Cyanotype on found napkins in old preserving jars. 2014

Sweet Sucker

Cyanotype on found napkin 1/1 2014

Detail of Garden Traces; Early Settlers and Migrants

Cyanotype on found napkins in old preserving jars

Detail of Garden Traces; Early Settlers and Migrants

Cyanotype on found napkins in old preserving jars

Garden Traces; Early Settlers and Migrants Info:

The bond between people and plants is as old as humanity itself. It is a tempestuous union, sometimes symbiotic but more often driven by production and need. As the human population has grown, so has our reliance on the spaces the flora occupies, that sustains the biosphere and us.

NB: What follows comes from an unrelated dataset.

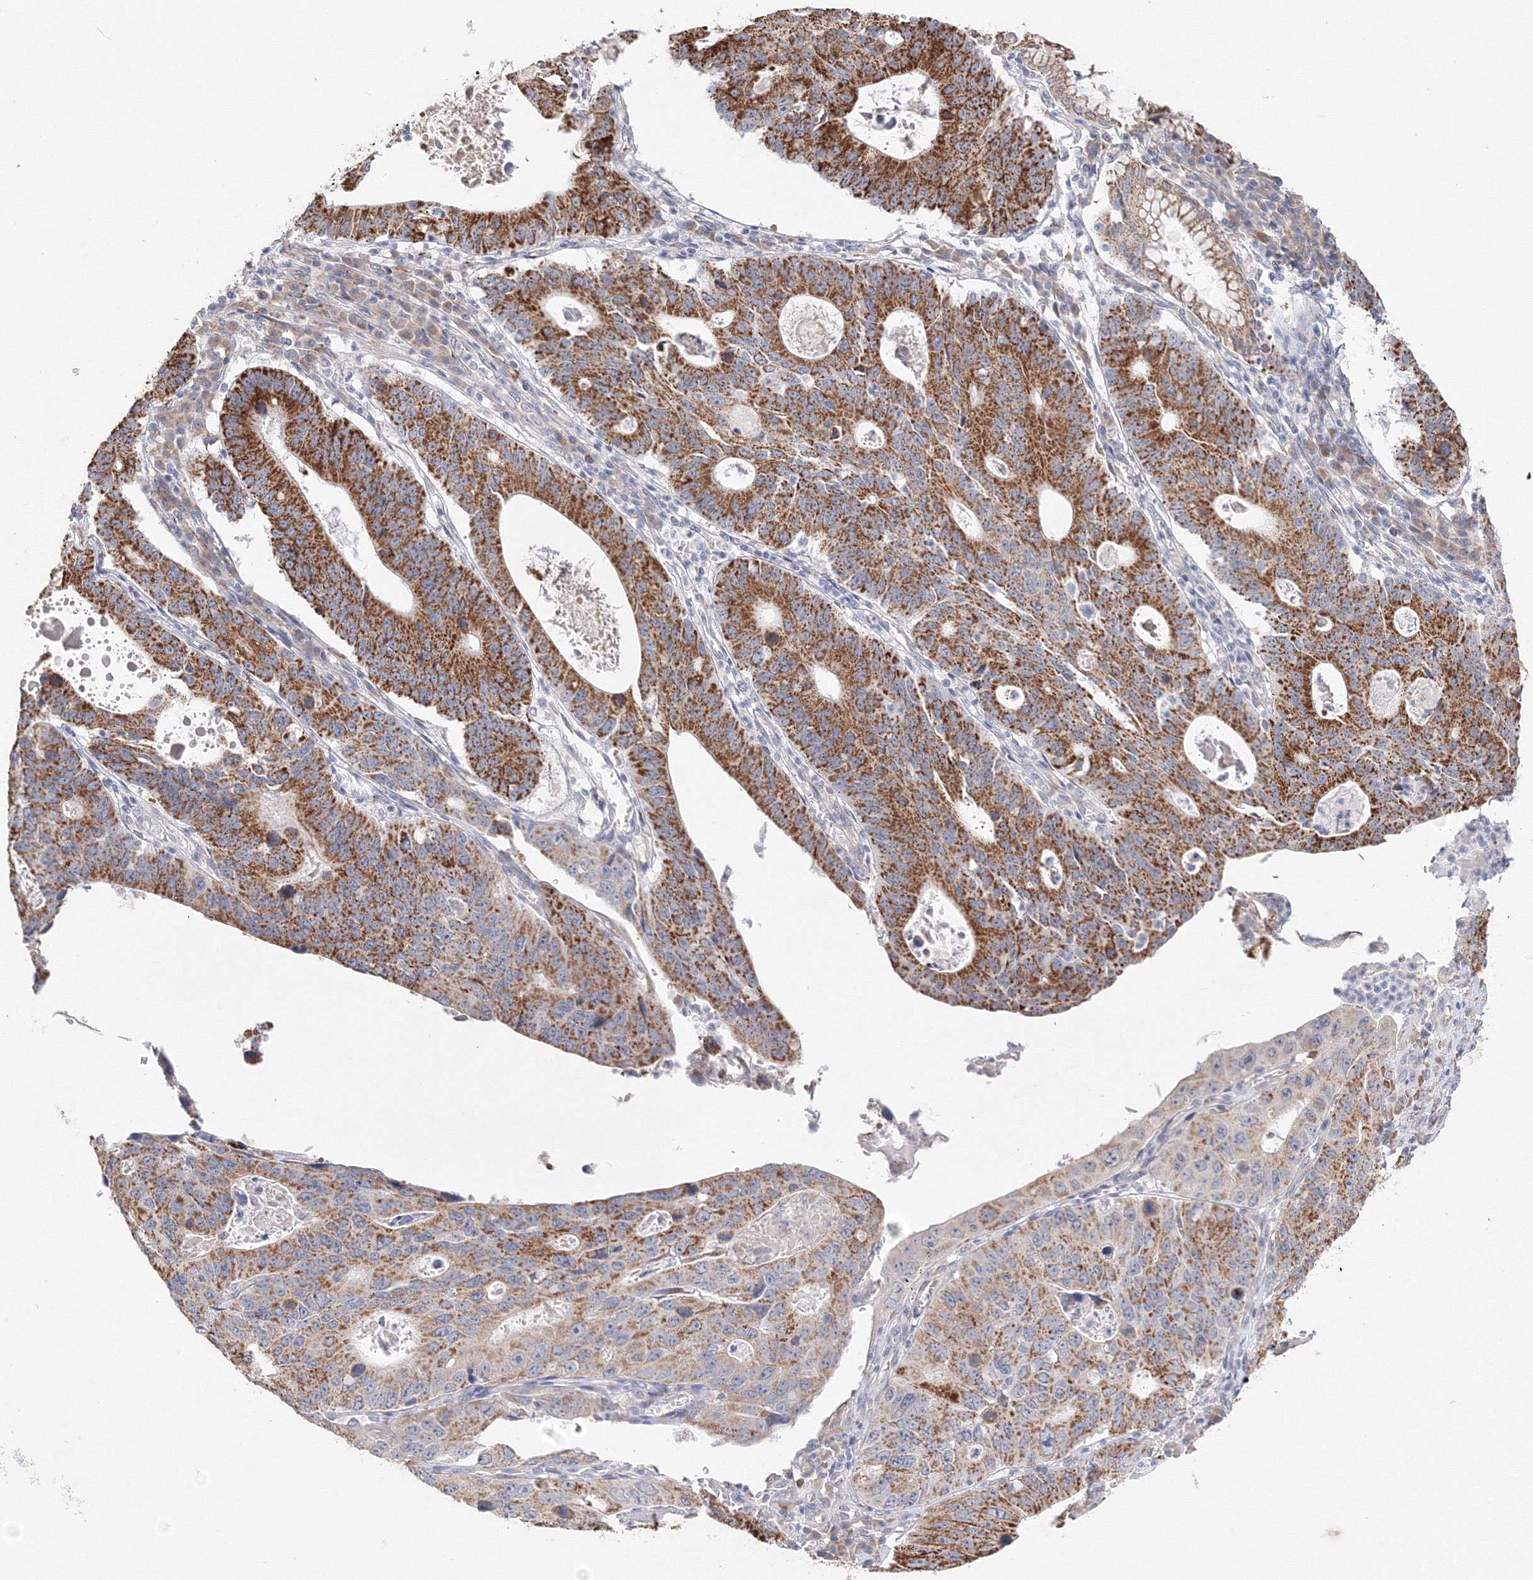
{"staining": {"intensity": "moderate", "quantity": ">75%", "location": "cytoplasmic/membranous"}, "tissue": "stomach cancer", "cell_type": "Tumor cells", "image_type": "cancer", "snomed": [{"axis": "morphology", "description": "Adenocarcinoma, NOS"}, {"axis": "topography", "description": "Stomach"}], "caption": "An image of human stomach cancer (adenocarcinoma) stained for a protein displays moderate cytoplasmic/membranous brown staining in tumor cells.", "gene": "DHRS12", "patient": {"sex": "male", "age": 59}}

As observers we catalogue and classify, creating sets and subsets to interpret the world around us.

The relationship between humanity and the plants world can be perceived in terms of three basic scales of interaction; the wild and untamed places, the tamed and colonized spaces and the bits in-between.

My work explores the wild untamed plant species which often find life on the in-between bits. Plants struggling or thriving in the abandoned, un-valued or uncared for places; the sidings and verges, fringes and backlots. Gardens of chance, of coincidence. Self cultivation places that somehow have their own intent, gardens of unrecognized beauty and value.

Plants arrived in these places in the back pocket of the traveller or passing bird, and from the specimens of the journeying collector, only to later become ‘a problem’– their beauty and value soon forgotten or maligned without the organizing, validating space of common use or value.

How should our relationship with these plants continue? Can we truly know what value they might have in the future?

To preserve these peripheral plant lives as collections, is to re-attribute value and give place and prominence to the most enduring, useful and overlooked of plant species – the ‘weed’.